Today’s teens are constantly bombarded with the pressure to show up online especially on social media sites to stamp their presence/existence. Thanks to the advent of smartphones (Blackberry, iPhones etc.)and handy computers (ipads and large tablets, laptops) have brought these sites within their reach..

Social media sites rank as the number one use of the internet around the world!


selfie The Pressure to Show Up and Look Good

While teens have always been pressured to grow up properly, do well in school and become attractive, healthy members of society, they haven’t always been pressured to publicly document that journey by running a Tumblr, Twitter, Instagram and Facebook, and posting a constant stream of perfectly lit photos to each.

Anyone who goes online regularly knows that there is no escape from the ongoing bombardment of tweets, photos and personal information coming through the social media feeds. Deleting profiles and going offline has been deemed unacceptable in many social circles, and even attempting to take a break can often lead to questions, comments and ridicule from peers. A well-intended uploaded picture could be trashed by friends.

There is so much pressure on teens to show up online, update about their lives, and make themselves look good, and when they can’t accomplish this, the effects can be devastating.

Giving Away Power and Feeling Left Out

Social media provides the opportunity for young people to give their power away to others. Many teens are basing their self-worth on the number of “likes” they receive instead of their scholarly accomplishments or the way they treat others, which can lead to serious hurt feelings when people respond negatively to something they post.

Social media can also cause feelings of being left out, as less-popular teens can see photos and hear updates about parties and events they were not invited to. These feelings of missing out can lead teens to become obsessed with updating their social media profiles, especially when combined with the need to post attractive photographs and the inherent pressure to fit in that has always existed. When this happens, the teen’s self-esteem, schoolwork, friendships and relationships with family can all suffer.

Cyber Bullying

Yes, bullying has gone beyond the walls of our classrooms and has registered its presence online. A 12-year-old girl in Florida committed suicide after she was repeatedly bullied online by her classmates.  Until parents realize the danger in giving their child an iPhone or letting them get on social media sites on a laptop in their room with no supervision, these stories will continue and only worsen. I pray we wake up and do something different.

How Parents can help
  • Never allow your teen or preteen to have a social media account without your consent.
  • Always monitor your teen online activity. Many parental monitoring software offers parental notification tools to monitor their children’s activity. 
  • Be involved in helping him/her set up a social media account when you think he/she is matured enough to have one. It should never be based on peer pressure or feelings of want.
  • Help him or her understand the consequences of his actions online. Every action such as commenting on posts, updating his or her status, uploading pictures, stays online. They should also enable the privacy option.
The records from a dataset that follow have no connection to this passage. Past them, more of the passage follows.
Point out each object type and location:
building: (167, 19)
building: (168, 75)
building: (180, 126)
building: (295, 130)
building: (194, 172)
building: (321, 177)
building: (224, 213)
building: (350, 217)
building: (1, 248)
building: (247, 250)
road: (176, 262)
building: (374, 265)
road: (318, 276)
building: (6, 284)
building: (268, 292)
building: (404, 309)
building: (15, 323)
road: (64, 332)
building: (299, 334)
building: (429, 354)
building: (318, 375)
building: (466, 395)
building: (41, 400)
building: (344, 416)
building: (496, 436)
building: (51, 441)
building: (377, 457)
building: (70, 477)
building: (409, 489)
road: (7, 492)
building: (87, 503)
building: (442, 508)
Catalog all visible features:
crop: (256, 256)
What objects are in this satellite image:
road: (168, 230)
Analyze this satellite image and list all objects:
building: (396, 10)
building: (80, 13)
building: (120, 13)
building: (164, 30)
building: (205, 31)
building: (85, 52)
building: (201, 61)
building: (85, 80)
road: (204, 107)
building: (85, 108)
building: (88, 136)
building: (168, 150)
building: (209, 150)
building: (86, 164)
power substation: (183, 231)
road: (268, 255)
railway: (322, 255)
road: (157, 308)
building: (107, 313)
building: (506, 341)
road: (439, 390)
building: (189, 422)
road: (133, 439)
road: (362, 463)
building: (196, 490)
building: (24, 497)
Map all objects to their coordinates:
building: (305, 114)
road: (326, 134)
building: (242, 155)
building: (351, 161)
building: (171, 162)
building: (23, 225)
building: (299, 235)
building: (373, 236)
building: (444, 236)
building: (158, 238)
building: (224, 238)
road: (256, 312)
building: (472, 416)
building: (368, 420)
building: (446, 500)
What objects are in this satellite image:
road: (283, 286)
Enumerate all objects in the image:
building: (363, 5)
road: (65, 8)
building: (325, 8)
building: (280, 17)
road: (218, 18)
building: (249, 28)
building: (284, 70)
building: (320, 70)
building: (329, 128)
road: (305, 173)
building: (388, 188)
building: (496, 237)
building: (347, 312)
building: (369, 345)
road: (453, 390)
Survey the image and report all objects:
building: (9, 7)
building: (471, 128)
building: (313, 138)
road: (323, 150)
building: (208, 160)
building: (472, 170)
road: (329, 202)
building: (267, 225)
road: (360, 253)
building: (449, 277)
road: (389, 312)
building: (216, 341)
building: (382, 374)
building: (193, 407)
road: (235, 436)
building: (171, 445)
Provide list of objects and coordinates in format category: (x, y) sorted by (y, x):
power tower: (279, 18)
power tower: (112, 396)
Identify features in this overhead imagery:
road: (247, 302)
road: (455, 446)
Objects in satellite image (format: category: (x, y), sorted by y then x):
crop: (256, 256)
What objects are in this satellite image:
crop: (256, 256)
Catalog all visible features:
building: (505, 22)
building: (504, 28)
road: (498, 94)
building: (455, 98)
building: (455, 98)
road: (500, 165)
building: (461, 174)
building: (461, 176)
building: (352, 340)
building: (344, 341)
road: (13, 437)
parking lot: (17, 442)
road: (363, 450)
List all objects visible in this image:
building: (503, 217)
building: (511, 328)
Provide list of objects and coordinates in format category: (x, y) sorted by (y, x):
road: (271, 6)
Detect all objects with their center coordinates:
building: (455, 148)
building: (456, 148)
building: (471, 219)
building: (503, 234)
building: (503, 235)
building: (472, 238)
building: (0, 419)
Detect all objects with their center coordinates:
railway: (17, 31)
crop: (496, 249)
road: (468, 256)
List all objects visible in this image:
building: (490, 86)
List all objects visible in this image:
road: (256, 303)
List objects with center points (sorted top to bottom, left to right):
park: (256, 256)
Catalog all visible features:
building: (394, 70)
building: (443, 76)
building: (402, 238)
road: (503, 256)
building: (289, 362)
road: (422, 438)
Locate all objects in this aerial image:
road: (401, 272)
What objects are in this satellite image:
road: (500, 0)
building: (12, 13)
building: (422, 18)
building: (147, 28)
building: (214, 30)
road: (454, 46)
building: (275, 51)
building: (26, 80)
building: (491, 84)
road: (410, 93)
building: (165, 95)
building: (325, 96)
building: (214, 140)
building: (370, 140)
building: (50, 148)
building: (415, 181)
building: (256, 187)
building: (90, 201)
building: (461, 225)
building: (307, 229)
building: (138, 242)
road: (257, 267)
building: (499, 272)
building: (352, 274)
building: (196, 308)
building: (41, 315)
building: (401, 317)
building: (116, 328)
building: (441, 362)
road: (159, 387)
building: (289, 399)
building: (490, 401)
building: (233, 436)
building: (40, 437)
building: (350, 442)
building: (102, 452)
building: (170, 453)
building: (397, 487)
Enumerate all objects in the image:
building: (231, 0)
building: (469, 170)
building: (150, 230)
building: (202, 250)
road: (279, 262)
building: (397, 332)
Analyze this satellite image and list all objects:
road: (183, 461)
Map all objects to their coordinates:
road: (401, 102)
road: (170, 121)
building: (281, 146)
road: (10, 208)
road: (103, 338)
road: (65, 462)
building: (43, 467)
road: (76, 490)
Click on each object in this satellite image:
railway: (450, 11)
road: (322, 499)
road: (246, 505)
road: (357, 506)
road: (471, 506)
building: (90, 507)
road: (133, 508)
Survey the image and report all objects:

This isn’t to say that all social media is completely evil. It allows people to connect to each other and helps businesses advertise their products in a more effective way. However, for teens, it’s important to keep things in perspective. They need to limit time on social media as much as possible.

I know this is a tough call parent, but it’s important for your teen’s self-development. You need to limit their time on social media sites and it’s up to you to educate them on the effects.